4. Ji L, Xie W, Zhang Z. Low-dose glucocorticoids should be withdrawn or continued in systemic lupus erythematosus? A systematic review and meta-analysis on risk of flare and damage accrual. Rheumatology (Oxford). 2021 Dec 1;60(12):5517–5526.
5. Fanouriakis A, Kostopoulou M, Alunno A, et al. 2019 update of the EULAR recommendations for the management of systemic lupus erythematosus. Ann Rheum Dis. 2019 Jun;78(6):736–745.
6. Ruiz-Irastorza G, Bertsias G. Treating systemic lupus erythematosus in the 21st century: New drugs and new perspectives on old drugs. Rheumatology (Oxford). 2021 Dec 5;59(Suppl5):v69–v81.

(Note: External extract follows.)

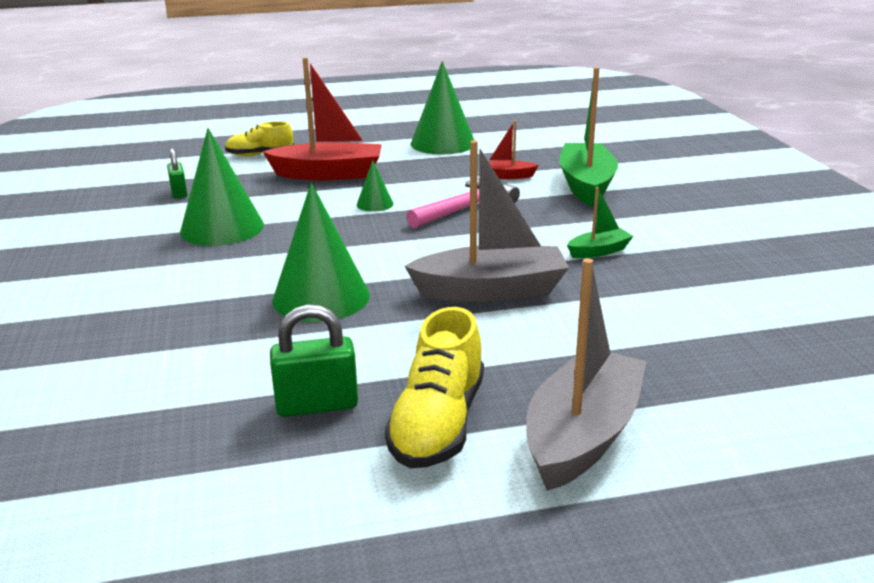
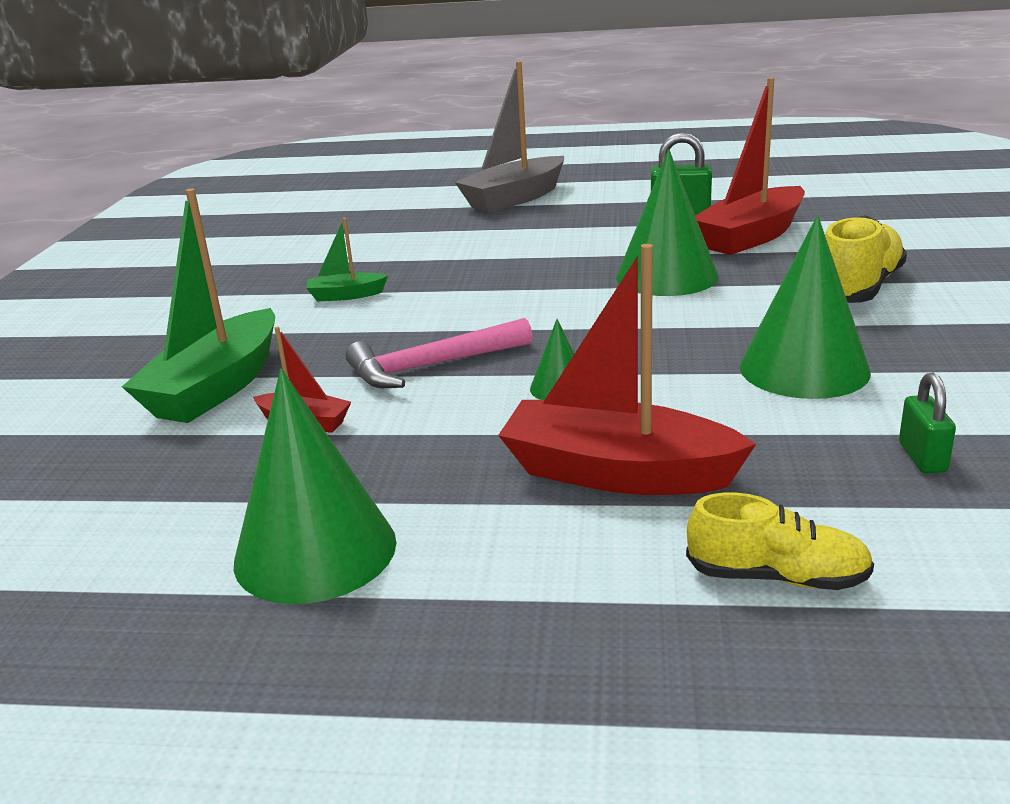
camera: 160 degrees left, 0 degrees up
(230, 366) = (750, 237): none -> red boat
(438, 423) = (600, 206): yellow shoe -> yellow shoe (857, 288)
(491, 291) = (495, 270): grey boat -> none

7. Ruiz-Irastorza G, Ruiz-Estevez B, Lazaro E, et al. Prolonged remission in SLE is possible by using reduced doses of prednisone: An observational study from the Lupus-Cruces and Lupus-Bordeaux inception cohorts. Autoimmun Rev. 2019 Sep;18(9):102359.
8. Ruiz-Irastorza G, Dueña-Bartolome L, Dunder S, et al. Eurolupus cyclophosphamide plus repeated pulses of methyl-prednisolone for the induction therapy of class III, IV and V lupus nephritis. Autoimmun Rev. 2021 Oct;20(10):102898.
9. Rovin BH, Teng YKO, Ginzler EM, et al. Efficacy and safety of voclosporin versus placebo for lupus nephritis (AURORA 1): A double-blind, randomised, multicentre, placebo-controlled, phase 3 trial. Lancet. 2021 May 29;397(10289):2070–2080.
10. Ruiz-Arruza I, Lozano J, Cabezas-Rodriguez I, et al. Restrictive use of oral glucocorticoids in systemic lupus erythematosus and prevention of damage without worsening long-term disease control: An observational study. Arthritis Care Res (Hoboken). 2018 Apr;70(4):582–591.